Identifying gaps in the market
Winning new business is an objective for every firm with the ambition to grow.
To do this it is important to be able to identify gaps in the market. The place to start, initially at least, is with your own business and its products or services.
Set down what you believe to be both your strengths and weaknesses, separating out what encourages existing customers to buy from you and where your competitors may have the edge over you.
This will enable you better to position your business in the market and to highlight the type of customer who is likely to want your product or service.
Then research the market. If you operate locally this may only involve keeping an eye out for areas where competitors already have a foothold but may not provide the offering of which you are capable. If you operate in a broader field, you may need to carry out a market analysis that involves, say, trade body data on trends and developments.
Assess your competitors' own customer bases and their product or service range and their pricing policies. This may enable you to identify areas in which they are weak or failing to offer a strong business delivery.

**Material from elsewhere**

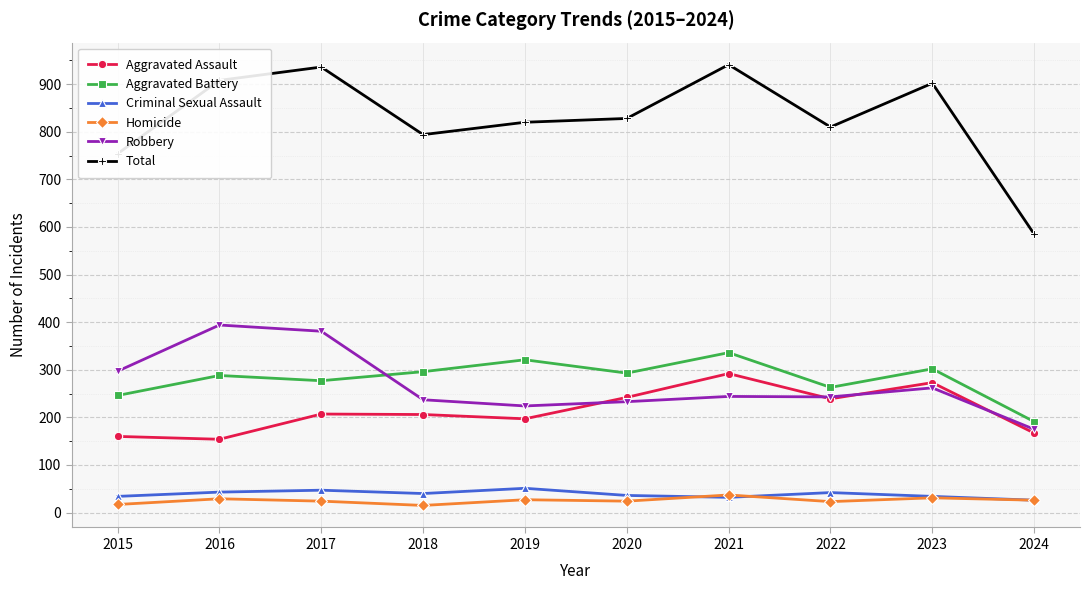

True or false: Aggravated Battery and Aggravated Assault intersect in this chart.

False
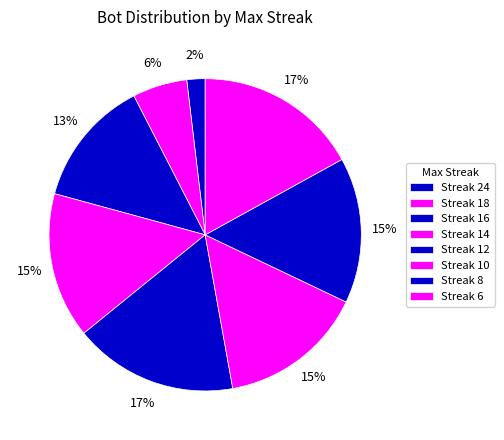

How many slices are in this pie chart?

8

Network, too, as much as you can. Attend tradeshows, exhibitions and conferences, not only to make new contacts but to discover what other parts of your industry are doing and to spot new opportunities for your own business.
If it is appropriate, consider forming alliances or partnerships with firms that are in similar, complementary areas but not in direct competition with your business. This will allow both partners to promote the business of the other.

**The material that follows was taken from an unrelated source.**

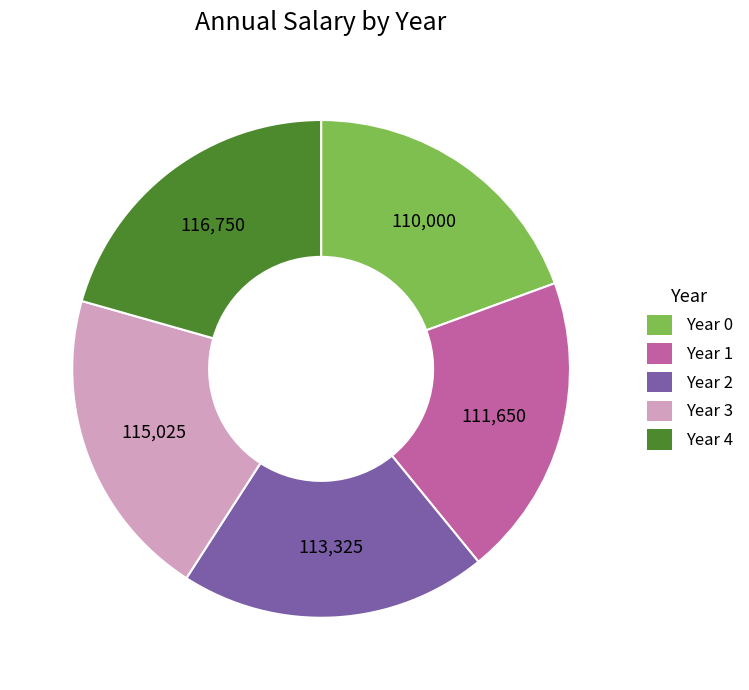

What is the ratio of the value at Year 0 to the value at Year 3?

1.0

Contact existing and loyal customers to find out if they know of others who may be interested in what you have to offer. And profile those customers who are already buying from you so that you can spot similar business openings in other areas.
Interrogate your current product or service to see if there are additional sectors, as opposed to geographic regions, where there is a potential new range of untapped customers.
When you have isolated areas and customers that could deliver new business, focus on those that are likely to be profitable. Targeting these will mean that you can take best advantage of the marketing budget available to you without depleting resources in pursuit of clients who won't deliver the sort of returns that would make the effort worthwhile.
In all this, though, do not forget the customers that matter the most to you: the ones you already have. Always ensure you look after them all of the time.